Le prix Nobel de médecine a été attribué lundi aux Américains Victor Ambros et Gary Ruvkun. Ils sont récompensés pour leur découverte des microARN, nouvelle classe de molécules ARN minuscules jouant un rôle crucial dans la régulation de l'activité des gènes.
"Le prix Nobel de cette année récompense deux scientifiques pour leur découverte d'un principe fondamental régissant la régulation de l'activité des gènes", a indiqué le jury dans un communiqué. Les microARN "sont d'une importance fondamentale pour le développement et le fonctionnement des organismes".
Victor Ambros, né en 1953 à Hanover (USA), travaille actuellement à la faculté de médecine de l'Université du Massachusetts à Worcester. Gary Ruvkun, né en 1952 à Berkeley (USA), est professeur à la Harvard Medical School à Boston.
Ils ont publié en 1993 dans deux articles séparés leurs découvertes sur "un nouveau niveau de régulation des gènes" qui s'est avéré décisif. En collaboration, mais travaillant séparément, ils ont mené des recherches sur un ver nématode, C. elegans, afin de déterminer pourquoi et quand les mutations cellulaires se produisaient.
Maladies graves
"Un dérèglement de la régulation des gènes peut entraîner des maladies graves telles que le cancer, le diabète ou l'auto-immunité. C'est pourquoi la compréhension de la régulation de l'activité des gènes est un objectif important depuis plusieurs décennies", souligne le communiqué du jury.
Chaque cellule contient les mêmes chromosomes, donc exactement le même ensemble de gènes et d'instructions. La régulation des gènes permet à chaque cellule de ne sélectionner que les instructions pertinentes. Les deux chercheurs se sont donc intéressés à la manière dont les différents types de cellules se développent, et ont découvert les microARN.
"Leur découverte révolutionnaire a révélé un tout nouveau principe de régulation des gènes qui s'est avéré essentiel pour les organismes multicellulaires, y compris l'humain", note le communiqué.
"Un tremblement de terre"
"C'est énorme. C'est un tremblement de terre. Le chien ne comprend pas pourquoi il fait nuit dehors et pourquoi nous courons partout dans la maison", s'est amusé Gary Ruvkun auprès de la radio publique SR.
Il se réjouit de la perspective de recevoir le prix des mains du roi de Suède Carl XVI Gustaf le 10 décembre à Stockholm. "C'est une fête. On ne pense pas qu'un groupe de scientifiques soit des fêtards, mais c'est vraiment le cas", a-t-il ajouté.
Son colauréat a appris de la bouche du journaliste de la radio suédoise qu'il était récompensé. "Waouh! C'est incroyable! Je ne le savais pas", s'est-il exclamé, le jury n'ayant pu le joindre auparavant.
Des traitements futurs
En Suisse aussi, des scientifiques de diverses disciplines travaillent sur ce sujet, a indiqué Markus Stoffel, de l'Ecole polytechnique fédérale de Zurich (EPFZ), à Keystone-ATS.
"Ce prix Nobel est tout à fait justifié", a ajouté le Pr Stoffel. Il s'agit d'une découverte très importante. Jusqu'ici, aucun traitement à base de microARN n'a été mis sur le marché, mais il existe déjà des programmes avancés.

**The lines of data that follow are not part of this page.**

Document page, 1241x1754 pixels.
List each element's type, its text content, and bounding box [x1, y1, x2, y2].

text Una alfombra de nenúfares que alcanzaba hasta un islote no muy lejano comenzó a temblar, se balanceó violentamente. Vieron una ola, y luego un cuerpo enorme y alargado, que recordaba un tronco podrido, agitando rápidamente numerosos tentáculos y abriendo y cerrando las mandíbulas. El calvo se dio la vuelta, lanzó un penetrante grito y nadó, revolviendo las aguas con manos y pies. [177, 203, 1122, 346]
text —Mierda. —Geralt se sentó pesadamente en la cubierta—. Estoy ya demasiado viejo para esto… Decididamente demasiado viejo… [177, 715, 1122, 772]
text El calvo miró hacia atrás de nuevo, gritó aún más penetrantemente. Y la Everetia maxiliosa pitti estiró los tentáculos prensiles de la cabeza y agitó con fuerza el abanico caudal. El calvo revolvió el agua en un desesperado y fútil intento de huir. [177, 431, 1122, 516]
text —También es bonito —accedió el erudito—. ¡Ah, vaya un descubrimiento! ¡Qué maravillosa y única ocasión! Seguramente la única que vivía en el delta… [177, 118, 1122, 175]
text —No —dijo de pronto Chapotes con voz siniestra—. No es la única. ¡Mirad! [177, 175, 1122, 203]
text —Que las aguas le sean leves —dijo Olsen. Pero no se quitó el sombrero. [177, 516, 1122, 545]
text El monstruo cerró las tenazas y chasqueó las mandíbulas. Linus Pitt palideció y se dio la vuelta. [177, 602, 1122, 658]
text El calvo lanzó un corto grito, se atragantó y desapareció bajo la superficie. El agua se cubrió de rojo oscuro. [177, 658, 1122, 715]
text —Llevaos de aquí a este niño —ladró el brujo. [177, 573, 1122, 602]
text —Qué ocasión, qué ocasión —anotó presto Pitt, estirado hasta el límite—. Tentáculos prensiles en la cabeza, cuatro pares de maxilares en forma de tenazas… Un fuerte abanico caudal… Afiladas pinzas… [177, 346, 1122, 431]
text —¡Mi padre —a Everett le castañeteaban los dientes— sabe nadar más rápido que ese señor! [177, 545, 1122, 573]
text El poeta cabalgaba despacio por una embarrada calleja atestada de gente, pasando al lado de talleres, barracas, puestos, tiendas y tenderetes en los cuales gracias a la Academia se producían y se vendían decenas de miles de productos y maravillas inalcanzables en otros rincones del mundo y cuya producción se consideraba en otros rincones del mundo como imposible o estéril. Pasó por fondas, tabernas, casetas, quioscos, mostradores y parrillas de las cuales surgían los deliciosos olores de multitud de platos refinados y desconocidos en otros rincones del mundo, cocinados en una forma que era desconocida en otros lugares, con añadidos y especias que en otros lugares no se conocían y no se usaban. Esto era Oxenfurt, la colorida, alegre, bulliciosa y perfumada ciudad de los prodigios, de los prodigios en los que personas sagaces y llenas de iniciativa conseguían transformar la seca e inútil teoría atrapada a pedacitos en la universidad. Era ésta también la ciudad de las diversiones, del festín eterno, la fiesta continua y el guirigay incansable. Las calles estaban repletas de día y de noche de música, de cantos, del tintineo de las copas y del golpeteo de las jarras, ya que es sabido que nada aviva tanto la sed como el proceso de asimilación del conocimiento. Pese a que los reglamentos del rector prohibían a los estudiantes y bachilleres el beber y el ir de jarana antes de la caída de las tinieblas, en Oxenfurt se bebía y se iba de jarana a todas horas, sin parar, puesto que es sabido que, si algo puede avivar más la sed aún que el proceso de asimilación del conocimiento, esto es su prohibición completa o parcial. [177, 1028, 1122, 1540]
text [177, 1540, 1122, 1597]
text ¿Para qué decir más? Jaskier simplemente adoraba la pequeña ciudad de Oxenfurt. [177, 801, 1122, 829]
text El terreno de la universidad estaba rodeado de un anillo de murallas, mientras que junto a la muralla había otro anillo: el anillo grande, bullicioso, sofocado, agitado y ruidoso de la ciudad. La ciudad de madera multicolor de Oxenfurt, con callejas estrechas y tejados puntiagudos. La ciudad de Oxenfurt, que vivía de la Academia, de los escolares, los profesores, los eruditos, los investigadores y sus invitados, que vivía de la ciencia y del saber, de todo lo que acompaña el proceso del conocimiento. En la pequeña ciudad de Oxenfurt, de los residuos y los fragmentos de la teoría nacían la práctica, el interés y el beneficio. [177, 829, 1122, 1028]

Les scientifiques étudient des traitements basés sur les microARN pour différentes pathologies, comme le cancer, les maladies cardio-vasculaires ou le diabète. "On peut s'attendre à ce qu'il y ait à l'avenir des médicaments basés sur des microARN", selon Markus Stoffel.
Un Suisse pressenti pour la physique
L'an dernier, le prix Nobel de médecine avait consacré les avancées de la chercheuse hongroise Katalin Kariko et de son collègue américain Drew Weissman dans le développement de vaccins à ARN messager, décisifs dans la lutte contre le Covid-19.
Le montant du prix s'élève à 11 millions de couronnes suédoises, soit environ 910'000 francs. La saison des Nobel se poursuit à Stockholm mardi avec la physique, puis mercredi la chimie, avant les très attendus prix de littérature jeudi et de la paix vendredi, seule récompense décernée à Oslo. Le plus récent prix d'économie clôt le millésime lundi prochain.
Pour le Nobel de physique mardi, les spécialistes de la radio publique suédoise citent le physicien suisse Christoph Gerber, de l'Université de Bâle, pionnier dans la mise au point du microscope à force atomique.